With that, everything is set up, and it’s time to launch the application.

Testing it out

Now for the actual fun—running your app! In the project directory run the following command to launch our keyword extractor application:

python app.py

Open your browser and head over to http://127.0.0.1:5000/. You should see your simple web app up and running. Input some text, hit the button, and—boom—OpenAI pulls out the keywords like magic.

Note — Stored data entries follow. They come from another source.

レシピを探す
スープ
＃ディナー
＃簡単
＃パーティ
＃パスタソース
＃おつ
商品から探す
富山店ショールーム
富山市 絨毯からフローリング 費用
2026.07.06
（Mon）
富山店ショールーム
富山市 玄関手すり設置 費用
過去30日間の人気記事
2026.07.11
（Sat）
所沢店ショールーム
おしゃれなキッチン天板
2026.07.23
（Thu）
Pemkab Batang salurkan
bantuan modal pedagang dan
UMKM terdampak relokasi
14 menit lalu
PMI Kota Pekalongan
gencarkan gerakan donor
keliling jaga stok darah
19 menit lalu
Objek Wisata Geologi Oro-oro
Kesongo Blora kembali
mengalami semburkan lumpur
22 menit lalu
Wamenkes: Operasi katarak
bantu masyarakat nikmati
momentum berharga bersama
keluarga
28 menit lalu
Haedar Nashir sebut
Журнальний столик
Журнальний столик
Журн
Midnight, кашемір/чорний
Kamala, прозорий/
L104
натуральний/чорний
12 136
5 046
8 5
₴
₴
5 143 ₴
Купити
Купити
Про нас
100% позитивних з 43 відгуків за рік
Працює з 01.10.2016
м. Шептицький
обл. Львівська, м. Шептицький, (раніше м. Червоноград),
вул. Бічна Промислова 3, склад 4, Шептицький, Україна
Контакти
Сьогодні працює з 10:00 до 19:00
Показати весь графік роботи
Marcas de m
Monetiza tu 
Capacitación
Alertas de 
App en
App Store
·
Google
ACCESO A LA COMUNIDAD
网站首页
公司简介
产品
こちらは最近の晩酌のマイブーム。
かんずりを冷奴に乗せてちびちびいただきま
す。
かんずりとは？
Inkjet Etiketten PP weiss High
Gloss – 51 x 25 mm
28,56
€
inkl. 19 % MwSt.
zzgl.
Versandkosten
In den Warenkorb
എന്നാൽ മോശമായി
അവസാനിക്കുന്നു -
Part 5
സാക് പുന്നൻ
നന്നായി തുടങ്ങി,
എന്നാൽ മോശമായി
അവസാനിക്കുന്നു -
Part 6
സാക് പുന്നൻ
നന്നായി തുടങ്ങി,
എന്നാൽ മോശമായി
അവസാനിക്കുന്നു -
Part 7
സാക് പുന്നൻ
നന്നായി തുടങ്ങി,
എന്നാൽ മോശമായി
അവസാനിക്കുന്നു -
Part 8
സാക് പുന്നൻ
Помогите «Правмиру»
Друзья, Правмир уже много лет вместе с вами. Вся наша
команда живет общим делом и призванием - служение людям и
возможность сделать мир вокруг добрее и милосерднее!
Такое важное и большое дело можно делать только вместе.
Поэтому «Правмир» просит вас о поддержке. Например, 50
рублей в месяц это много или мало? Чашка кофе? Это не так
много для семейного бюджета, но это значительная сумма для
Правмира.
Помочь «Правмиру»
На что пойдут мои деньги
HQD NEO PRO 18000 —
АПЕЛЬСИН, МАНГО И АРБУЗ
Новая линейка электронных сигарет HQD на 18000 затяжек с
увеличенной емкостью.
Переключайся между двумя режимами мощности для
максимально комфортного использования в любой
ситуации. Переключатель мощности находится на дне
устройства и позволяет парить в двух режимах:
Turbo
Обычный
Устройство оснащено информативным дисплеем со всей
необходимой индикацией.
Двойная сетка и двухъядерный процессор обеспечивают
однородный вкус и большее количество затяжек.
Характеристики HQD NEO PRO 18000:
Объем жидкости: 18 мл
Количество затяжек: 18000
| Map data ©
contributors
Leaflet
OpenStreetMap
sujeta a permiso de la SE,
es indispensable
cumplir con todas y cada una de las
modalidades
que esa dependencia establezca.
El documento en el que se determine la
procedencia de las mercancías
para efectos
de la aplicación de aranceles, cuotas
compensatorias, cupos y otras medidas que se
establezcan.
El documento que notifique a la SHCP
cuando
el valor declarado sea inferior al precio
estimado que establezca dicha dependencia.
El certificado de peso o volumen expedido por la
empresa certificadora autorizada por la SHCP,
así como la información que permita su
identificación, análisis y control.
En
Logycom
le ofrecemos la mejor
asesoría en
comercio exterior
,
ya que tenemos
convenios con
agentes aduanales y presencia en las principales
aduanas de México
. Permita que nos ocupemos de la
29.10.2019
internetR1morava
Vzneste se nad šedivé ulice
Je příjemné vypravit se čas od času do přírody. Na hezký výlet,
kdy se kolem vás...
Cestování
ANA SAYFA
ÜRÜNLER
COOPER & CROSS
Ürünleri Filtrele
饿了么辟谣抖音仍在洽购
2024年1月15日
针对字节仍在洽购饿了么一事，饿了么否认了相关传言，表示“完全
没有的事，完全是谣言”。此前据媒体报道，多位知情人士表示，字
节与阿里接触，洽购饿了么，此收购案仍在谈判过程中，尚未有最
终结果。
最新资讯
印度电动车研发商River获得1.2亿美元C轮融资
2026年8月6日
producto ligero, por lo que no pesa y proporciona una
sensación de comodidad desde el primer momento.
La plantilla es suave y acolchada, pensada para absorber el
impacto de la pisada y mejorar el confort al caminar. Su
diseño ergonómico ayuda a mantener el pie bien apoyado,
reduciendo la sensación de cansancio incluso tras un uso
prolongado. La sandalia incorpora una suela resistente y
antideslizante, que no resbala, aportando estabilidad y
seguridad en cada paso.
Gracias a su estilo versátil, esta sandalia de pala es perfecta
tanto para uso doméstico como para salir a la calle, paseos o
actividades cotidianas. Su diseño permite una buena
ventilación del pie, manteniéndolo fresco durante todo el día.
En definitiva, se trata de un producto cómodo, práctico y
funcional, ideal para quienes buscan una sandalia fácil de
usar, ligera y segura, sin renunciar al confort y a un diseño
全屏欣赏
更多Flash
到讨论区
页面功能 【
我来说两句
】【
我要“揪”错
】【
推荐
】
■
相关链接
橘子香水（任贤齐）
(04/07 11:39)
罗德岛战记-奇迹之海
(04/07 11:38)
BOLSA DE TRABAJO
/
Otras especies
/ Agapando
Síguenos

Note: If you ran into any bugs during the production, don’t panic! Debugging is a part of development journey, and it will make you better as a builder.💪

Congratulations! You’ve built an efficient keyword extractor tool powered by OpenAI’s model. Here, we took a simple idea and turned it into a functional web app. Whether you’re extracting keywords for SEO, summarizing articles, or looking to do some text analysis, you now have your very own keyword extractor tool.

But it’s the beginning of your journey. You just laid the foundation and now you could take it in any sort of exciting direction.

I hope this collective journey be informative and super fun for you. Now you’re all good to extract these keywords as a pro! Keep coding! 😄

Explore more on Metaschool

If you found building an AI-powered code review assistant helpful, you might be interested in exploring more hands-on projects to expand your skills. Check out our other courses on Metaschool:

Explore these courses and more to continue your journey in AI on the Metaschool platform!

FAQs

Can I customize the number of keywords extracted?

Yes you can modify the OpenAI prompt in a file
Currently, the app extracts a standard set of keywords, but you can easily modify the OpenAI prompt to adjust the number of keywords or even ask for phrases. For example, you could modify the prompt to “Extract 5 keywords” for more control.

Is this app free to use?

The app uses OpenAI’s API, which may have usage limits or costs depending on your OpenAI plan. While small usage may be free, for larger-scale applications, you may need to upgrade your API usage plan.

How can I deploy this app so others can use it?

You can deploy this app on hosting services like Heroku, AWS, or DigitalOcean. Flask apps are relatively easy to deploy, and with the right configuration, your keyword extractor can be available online for anyone to use.